Reste enfin la préméditation ; elle n'est pas niable. Le petit noyau subversif ne cache nullement son intention de déclencher un mouvement à bord du Waldeck-Rousseau, bien avant les mutineries du 19 avril. Indépendamment de nombreuses déclarations de marins, au cours de l'instruction, un document apporte une preuve à peu près certaine. Dans une lettre adressée à un jeune matelot, une mère met son fils en garde contre les projets de révolte de ses camarades. Au cours de son interrogatoire, le jeune marin reconnaîtra avoir averti sa famille de la préparation d'un soulèvement et il précisera que c'est à partir du 13 avril que les dirigeants de l'Union fraternelle attendaient un prétexte pour mettre leur projet à exécution.

A la base du mouvement, on trouve donc six ou sept hommes décidés, les fondateurs de l'Union fraternelle. Ce sont eux qui ont réussi à entraîner vingt-cinq de leurs camarades, qui tous, à l'exception de trois d'entre eux, appartiennent aux jeunes classes. Ils n'ont, par conséquent, rien à attendre sur le plan de la démobilisation. La plupart de ces hommes appartiennent encore au personnel des machines, sauf deux cuisiniers et quelques canonniers. Enfin, dans leur immense majorité, ils sont originaires des régions de l'intérieur et ont déjà une expérience professionnelle et syndicale. Ils connaissent les ressorts de l'action revendicative. Pour s'en convaincre, il suffit d'analyser sommairement les méthodes utilisées pour rallier l'équipage. On y retrouve le couplage politico-social traditionnel.

▸ **ÉNONCÉ DU PROBLÈME**:
Répondez aux questions suivantes d'après l'extrait sur les mutineries du Waldeck-Rousseau :
1. À partir de quelle date les dirigeants de l'Union fraternelle attendaient-ils un prétexte pour exécuter leur projet ?
2. Combien de camarades les fondateurs de l'Union fraternelle ont-ils réussi à entraîner ?
3. À quel personnel appartiennent la plupart de ces hommes ?

▸ **DONNÉES FOURNIES**:
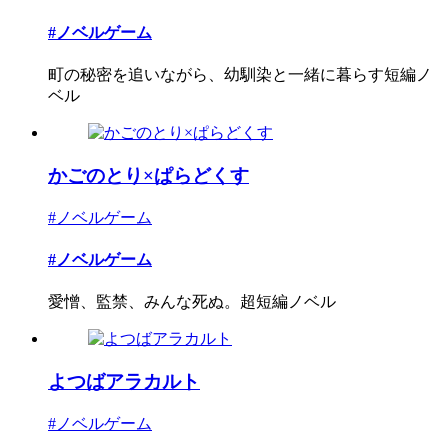
#ノベルゲーム
町の秘密を追いながら、幼馴染と一緒に暮らす短編ノ
ベル
かごのとり×ぱらどくす
#ノベルゲーム
#ノベルゲーム
愛憎、監禁、みんな死ぬ。超短編ノベル
よつばアラカルト
#ノベルゲーム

▸ **RÉSULTAT OBTENU**:
1. À partir du 13 avril.
2. Vingt-cinq.
3. Au personnel des machines, sauf deux cuisiniers et quelques canonniers.